> _Texto del ejercicio_
********
Obras de M. Foucault, Historia De La Sexualidad I: El dispositivo de la sexualidad (Dominio)

IV. EL DISPOSITIVO DE SEXUALIDAD

3. DOMINIO
No hay que describir la sexualidad, como un impulso reacio,
extraño por naturaleza e indócil por necesidad a un poder que, por su
lado, se encarniza en someterla y a menudo fracasa en su intento de
dominarla por completo. Aparece ella más bien como un punto de
pasaje para las relaciones de poder, particularmente denso: entre
hombres y mujeres, jóvenes y viejos, padres y progenitura,
educadores y alumnos, padres y laicos, gobierno y población. En las
relaciones de poder la sexualidad no es el elemento más sordo, sino,
más bien, uno de los que están dotados de la mayor instrumentalidad:
utilizable para el mayor número de maniobras y capaz de servir de
apoyo, de bisagra, a las más variadas estrategias.
No hay una estrategia única, global, válida para toda la sociedad
y enfocada de manera uniforme sobre todas las manifestaciones del
sexo: por ejemplo, la idea de que a menudo se ha buscado por
diferentes medios reducir todo el sexo a su función reproductora, a su
forma heterosexual y adulta y a su legitimidad matrimonial, no da
razón, sin duda, de los múltiples objetivos buscados, de los múltiples
medios empleados en las políticas sexuales que concernieron a
ambos sexos, a las diferentes edades y las diversas clases sociales.
En una primera aproximación, parece posible distinguir, a partir
del siglo XVIII, cuatro grandes conjuntos estratégicos que despliegan
a propósito del sexo dispositivos específicos de saber y de poder. No
nacieron de golpe en ese momento, pero adquirieron entonces una
coherencia, alcanzaron en el orden del poder una eficacia y en el del
saber una productividad que permite describirlos en su relativa
autonomía.
Histerización del cuerpo de la mujer: triple proceso según el cual
el cuerpo de la mujer fue analizado —calificado y descalificado—
como cuerpo integralmente saturado de sexualidad; según el cual ese
cuerpo fue integrado, bajo el efecto de una patología que le sería
intrínseca, al campo de las prácticas médicas; según el cual, por
último, fue puesto en comunicación orgánica con el cuerpo social
(cuya fecundidad regulada debe asegurar), el espacio familiar (del que
debe ser un elemento sustancial y funcional) y la vida de los niños
(que produce y debe garantizar, por una responsabilidad biológicomoral
que dura todo el tiempo de la educación): la Madre, con su
imagen negativa que es la «mujer nerviosa», constituye la forma más
visible de esta histerización.
********
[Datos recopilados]
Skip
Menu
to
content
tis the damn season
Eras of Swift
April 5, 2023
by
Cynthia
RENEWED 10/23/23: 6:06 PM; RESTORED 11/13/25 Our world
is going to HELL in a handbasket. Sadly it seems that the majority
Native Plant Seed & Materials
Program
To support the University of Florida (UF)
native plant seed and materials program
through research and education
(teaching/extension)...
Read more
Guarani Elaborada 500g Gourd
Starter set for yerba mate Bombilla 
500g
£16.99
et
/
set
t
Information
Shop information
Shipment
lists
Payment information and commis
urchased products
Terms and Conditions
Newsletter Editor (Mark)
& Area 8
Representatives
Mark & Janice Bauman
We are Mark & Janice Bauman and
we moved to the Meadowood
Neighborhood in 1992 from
********
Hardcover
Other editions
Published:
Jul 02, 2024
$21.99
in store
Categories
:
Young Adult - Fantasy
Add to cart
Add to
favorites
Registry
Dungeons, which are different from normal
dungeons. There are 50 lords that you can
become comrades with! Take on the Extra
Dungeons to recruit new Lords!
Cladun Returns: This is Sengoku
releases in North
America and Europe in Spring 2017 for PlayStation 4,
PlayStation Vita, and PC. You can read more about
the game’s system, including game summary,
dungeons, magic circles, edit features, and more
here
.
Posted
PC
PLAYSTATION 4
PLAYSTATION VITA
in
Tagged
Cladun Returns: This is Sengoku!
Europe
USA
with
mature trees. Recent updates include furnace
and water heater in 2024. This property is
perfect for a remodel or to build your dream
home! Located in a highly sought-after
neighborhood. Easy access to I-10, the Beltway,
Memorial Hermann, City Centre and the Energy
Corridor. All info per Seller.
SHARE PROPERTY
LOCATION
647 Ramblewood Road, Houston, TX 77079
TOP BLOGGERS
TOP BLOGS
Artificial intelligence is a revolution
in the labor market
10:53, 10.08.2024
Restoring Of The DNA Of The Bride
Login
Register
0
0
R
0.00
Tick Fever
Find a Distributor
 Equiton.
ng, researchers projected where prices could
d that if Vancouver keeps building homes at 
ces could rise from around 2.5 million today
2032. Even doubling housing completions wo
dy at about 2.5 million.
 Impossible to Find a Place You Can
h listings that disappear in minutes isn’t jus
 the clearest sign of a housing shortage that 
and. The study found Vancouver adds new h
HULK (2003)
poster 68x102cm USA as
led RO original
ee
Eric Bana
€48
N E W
********
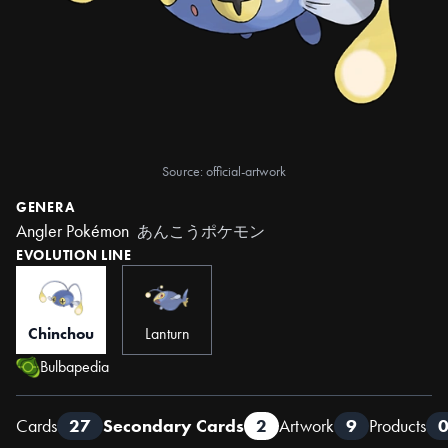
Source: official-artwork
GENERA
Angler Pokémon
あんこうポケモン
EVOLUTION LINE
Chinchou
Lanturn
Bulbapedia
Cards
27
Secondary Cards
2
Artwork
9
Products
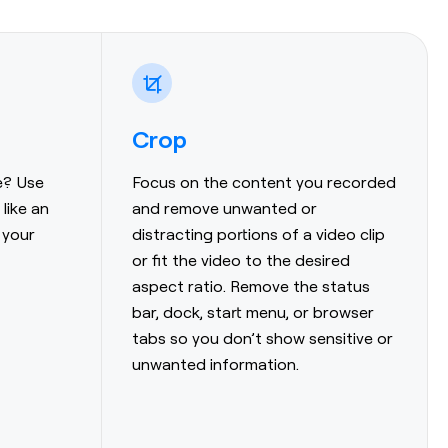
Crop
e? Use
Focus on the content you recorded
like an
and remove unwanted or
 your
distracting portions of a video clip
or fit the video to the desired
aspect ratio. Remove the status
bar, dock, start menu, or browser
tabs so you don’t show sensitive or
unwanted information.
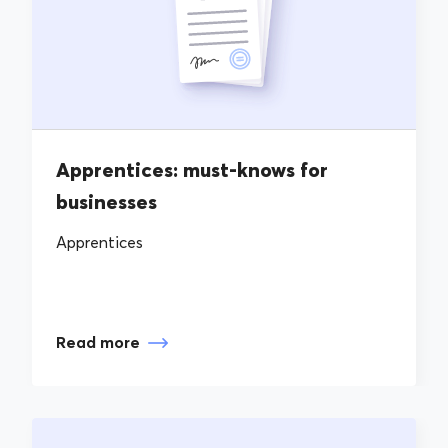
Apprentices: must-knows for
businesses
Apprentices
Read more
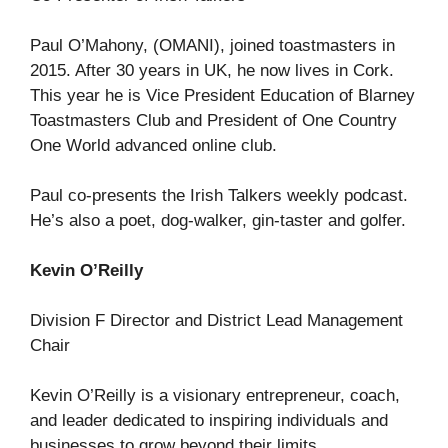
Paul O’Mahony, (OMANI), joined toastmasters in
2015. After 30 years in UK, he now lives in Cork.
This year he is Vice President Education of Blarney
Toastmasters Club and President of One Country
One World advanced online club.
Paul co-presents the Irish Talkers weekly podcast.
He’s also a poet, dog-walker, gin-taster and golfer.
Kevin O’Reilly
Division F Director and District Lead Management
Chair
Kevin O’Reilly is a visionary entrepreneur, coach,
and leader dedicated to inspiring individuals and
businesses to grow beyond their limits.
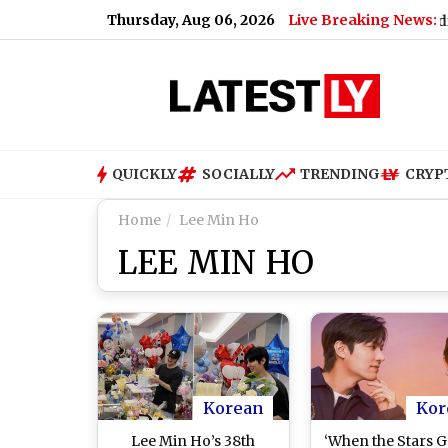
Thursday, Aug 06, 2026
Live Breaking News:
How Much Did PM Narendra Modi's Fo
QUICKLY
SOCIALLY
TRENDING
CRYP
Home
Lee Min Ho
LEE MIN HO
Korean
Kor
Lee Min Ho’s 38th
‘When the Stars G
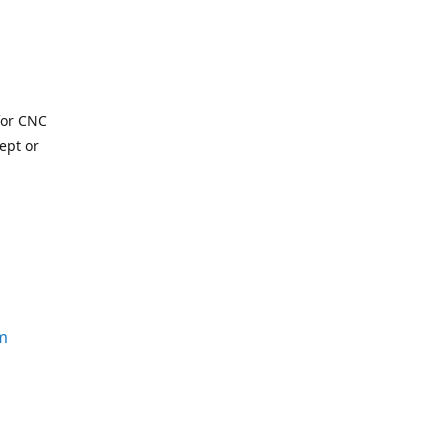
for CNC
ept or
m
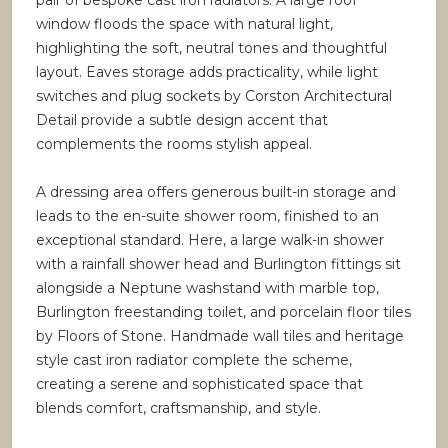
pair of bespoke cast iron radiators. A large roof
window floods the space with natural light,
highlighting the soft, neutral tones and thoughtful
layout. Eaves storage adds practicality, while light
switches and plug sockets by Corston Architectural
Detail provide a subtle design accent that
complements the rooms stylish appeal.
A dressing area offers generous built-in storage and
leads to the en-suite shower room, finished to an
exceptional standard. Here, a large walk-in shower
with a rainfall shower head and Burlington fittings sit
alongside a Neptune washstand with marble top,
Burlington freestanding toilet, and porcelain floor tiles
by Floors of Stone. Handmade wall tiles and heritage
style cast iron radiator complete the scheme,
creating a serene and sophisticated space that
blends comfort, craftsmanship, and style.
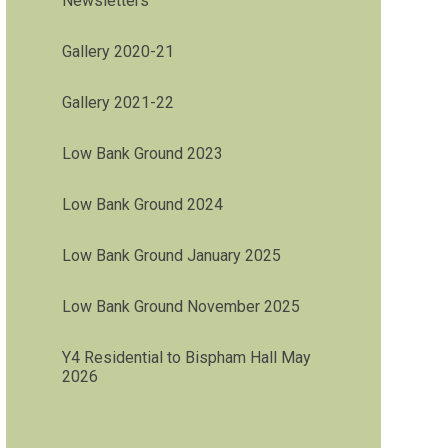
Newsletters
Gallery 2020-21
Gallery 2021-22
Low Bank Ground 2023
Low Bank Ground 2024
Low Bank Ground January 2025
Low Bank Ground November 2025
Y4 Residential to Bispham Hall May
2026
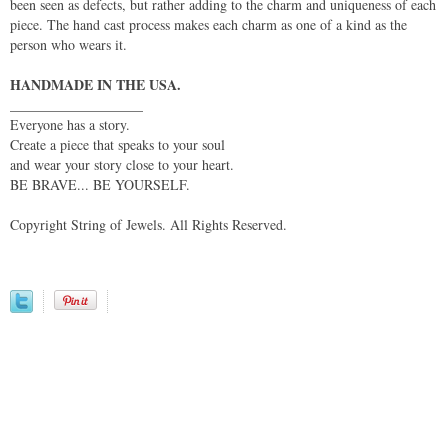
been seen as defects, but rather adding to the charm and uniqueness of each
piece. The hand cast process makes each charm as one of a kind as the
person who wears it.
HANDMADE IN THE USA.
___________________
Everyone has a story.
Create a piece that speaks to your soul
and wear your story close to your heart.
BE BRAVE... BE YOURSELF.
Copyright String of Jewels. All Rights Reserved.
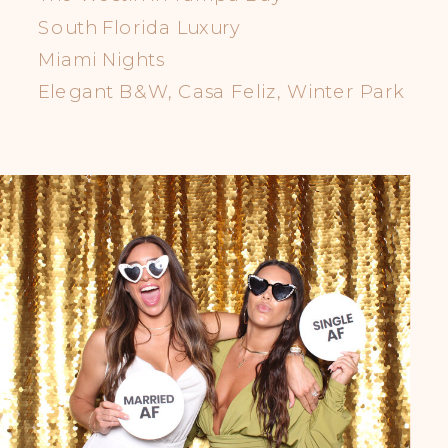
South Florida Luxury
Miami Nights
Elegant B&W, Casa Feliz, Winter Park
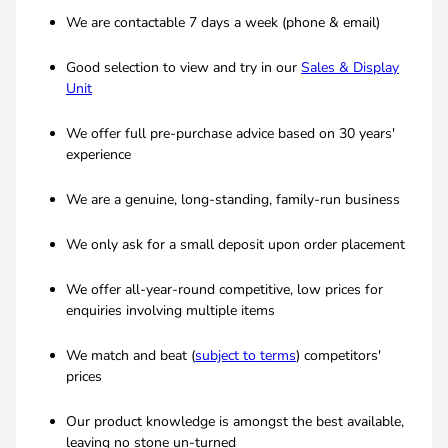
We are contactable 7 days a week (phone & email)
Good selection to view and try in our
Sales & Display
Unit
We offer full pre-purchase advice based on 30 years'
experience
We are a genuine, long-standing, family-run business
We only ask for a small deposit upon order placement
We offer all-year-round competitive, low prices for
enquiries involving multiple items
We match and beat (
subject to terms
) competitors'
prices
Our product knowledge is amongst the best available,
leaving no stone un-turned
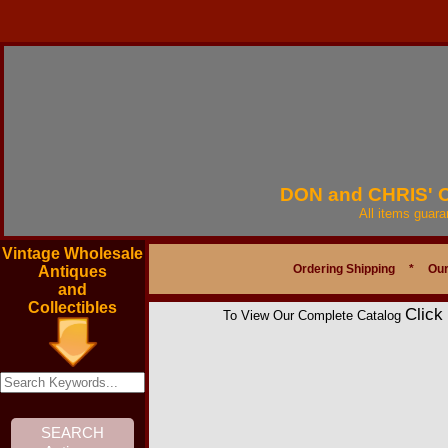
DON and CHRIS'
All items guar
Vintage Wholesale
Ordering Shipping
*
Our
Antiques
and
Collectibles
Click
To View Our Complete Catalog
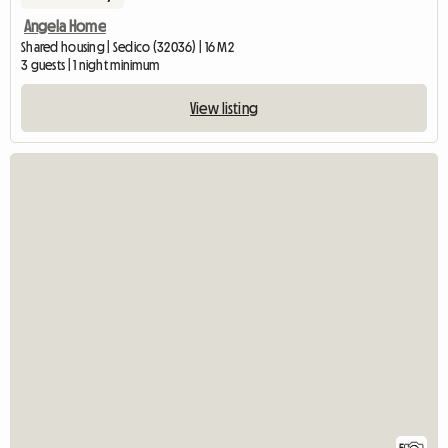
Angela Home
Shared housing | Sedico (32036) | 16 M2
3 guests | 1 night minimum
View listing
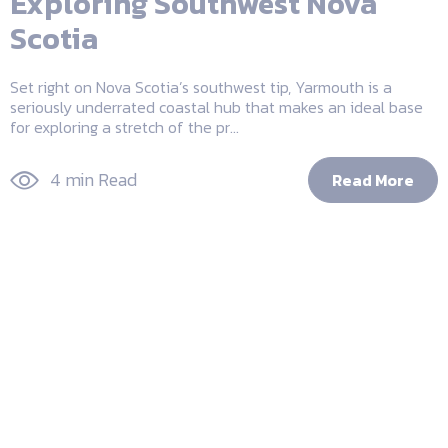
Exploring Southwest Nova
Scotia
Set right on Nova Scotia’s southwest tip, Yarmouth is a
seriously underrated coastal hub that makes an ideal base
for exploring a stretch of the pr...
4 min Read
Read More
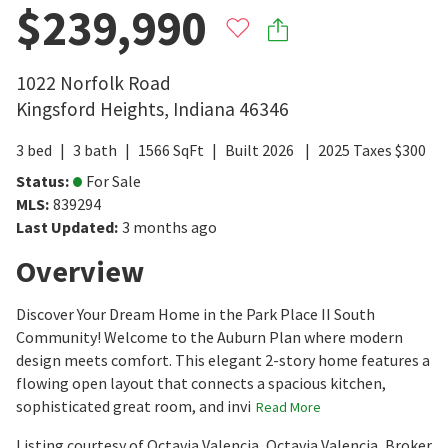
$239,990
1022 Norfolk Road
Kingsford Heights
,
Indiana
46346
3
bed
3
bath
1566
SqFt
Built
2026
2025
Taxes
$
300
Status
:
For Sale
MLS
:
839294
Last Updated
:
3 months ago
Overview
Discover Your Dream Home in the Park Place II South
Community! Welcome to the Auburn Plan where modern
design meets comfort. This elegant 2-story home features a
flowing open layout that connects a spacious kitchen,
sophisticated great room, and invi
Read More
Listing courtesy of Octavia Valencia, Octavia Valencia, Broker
********
> _Tus instrucciones_
Resume en tres oraciones el texto sobre el dominio en el dispositivo de sexualidad. Para responder, básate únicamente en el texto.

> _Espacio de respuesta_
La sexualidad no debe describirse como un impulso reacio al poder, sino como un punto de pasaje particularmente denso para las relaciones de poder, dotado de gran instrumentalidad y capaz de servir de apoyo a las más variadas estrategias. No existe una estrategia única y global sobre el sexo, pero a partir del siglo XVIII pueden distinguirse cuatro grandes conjuntos estratégicos que despliegan dispositivos específicos de saber y de poder. Uno de ellos es la histerización del cuerpo de la mujer, un triple proceso por el que ese cuerpo fue analizado como saturado de sexualidad, integrado al campo de las prácticas médicas y puesto en comunicación orgánica con el cuerpo social, el espacio familiar y la vida de los niños, y cuya forma más visible es la Madre.